1. A method for adaptive generation of antimicrobial peptide length based on a pairwise learning framework, characterized in that, Includes the following steps: 1) Construct a lead set L, a target set S, and a mapping table M. The lead set L contains n elements, each representing an amino acid sequence. The amino acid sequences in the lead set are sequences randomly assembled from a set of 20 standard amino acids, or are arbitrary protein sequence fragments derived from non-antimicrobial peptides. The known antimicrobial peptide sequences in the target set contain only 20 basic amino acids. The target set S contains n elements, each representing a known antimicrobial peptide sequence. The mapping table M is used to explicitly define the pairing relationships and length constraints between each element in the lead set L and the corresponding element in the target set S. The length constraint rules defined in the mapping table M include at least one of the following: The length compression rule stipulates that the length of the sequence in the lead set is not less than the length of its paired target antimicrobial peptide sequence; The length extension rule stipulates that the length of the leaded sequence is not greater than the length of its paired target antimicrobial peptide sequence. The length equivalence rule, in which the length of the sequence in the lead set is equal to the length of its paired target antimicrobial peptide sequence; 2) Based on the paired training data consisting of the lead set L, the target set S, and the mapping table M, a sequence transformation model is trained so that the sequence transformation model learns the mapping relationship from the lead sequence to the target antimicrobial peptide sequence, wherein the mapping relationship internalizes the length constraint rules in the mapping table M; the sequence transformation model is a neural network model based on the Transformer architecture. 3) For any input test lead sequence, input it into the trained sequence conversion model, and the sequence conversion model generates a candidate antimicrobial peptide sequence with antimicrobial potential.
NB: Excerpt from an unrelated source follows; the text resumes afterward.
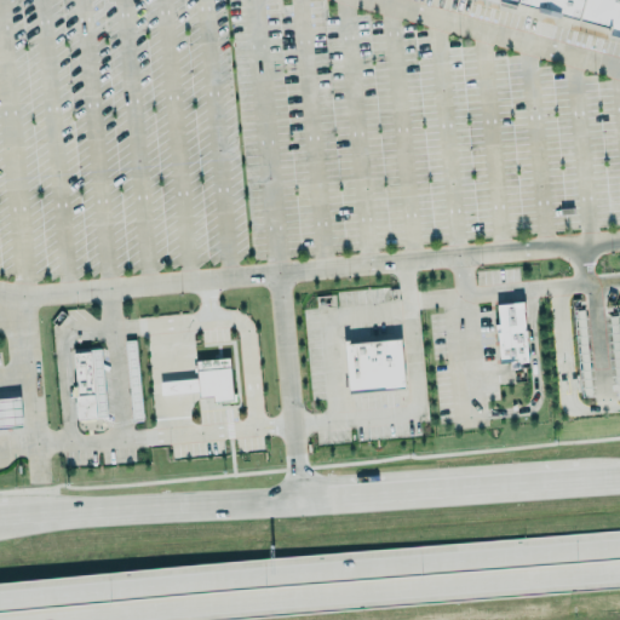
[(619,0),(512,0),(619,28),(619,0)]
The length of the generated candidate antimicrobial peptide sequence is jointly controlled by the length of the test lead sequence and the length constraint rules internalized in the model.

2. The method according to claim 1, characterized in that, The length constraint rule defined in the mapping table M is the length extension rule, which means that the length of the sequence in the lead set is not greater than the length of its paired target antimicrobial peptide sequence.

3. The method according to claim 1, characterized in that, Step 2) also includes the step of expanding the paired training data through data augmentation mode, which specifically involves: keeping the target set S unchanged, expanding the lead set L, so that the same antimicrobial peptide sequence in the target set S is paired with multiple different lead sequences in the lead set L, thereby increasing the amount of paired training data.

4. The method according to claim 3, characterized in that, The methods for expanding the lead set L include: randomly generating new amino acid sequences as new lead sequences; or partially masking the antimicrobial peptide sequences in the target set S and using the masked sequences as new lead sequences.

5. An antimicrobial peptide length adaptive generation device based on a pairwise learning framework, characterized in that, The device includes one or more processors, and a graphics processing unit (GPU); The one or more processors are configured to execute instructions to implement the method of any one of claims 1 to 4.

6. A computer-readable storage medium having a computer program stored thereon, characterized in that, When the computer program is executed by a processor, it implements the method of any one of claims 1 to 4.

7. An electronic device, characterized in that, include: Memory, used to store computer programs; One or more processors, and a graphics processing unit (GPU), for executing a computer program stored in the memory to implement the method of any one of claims 1 to 4.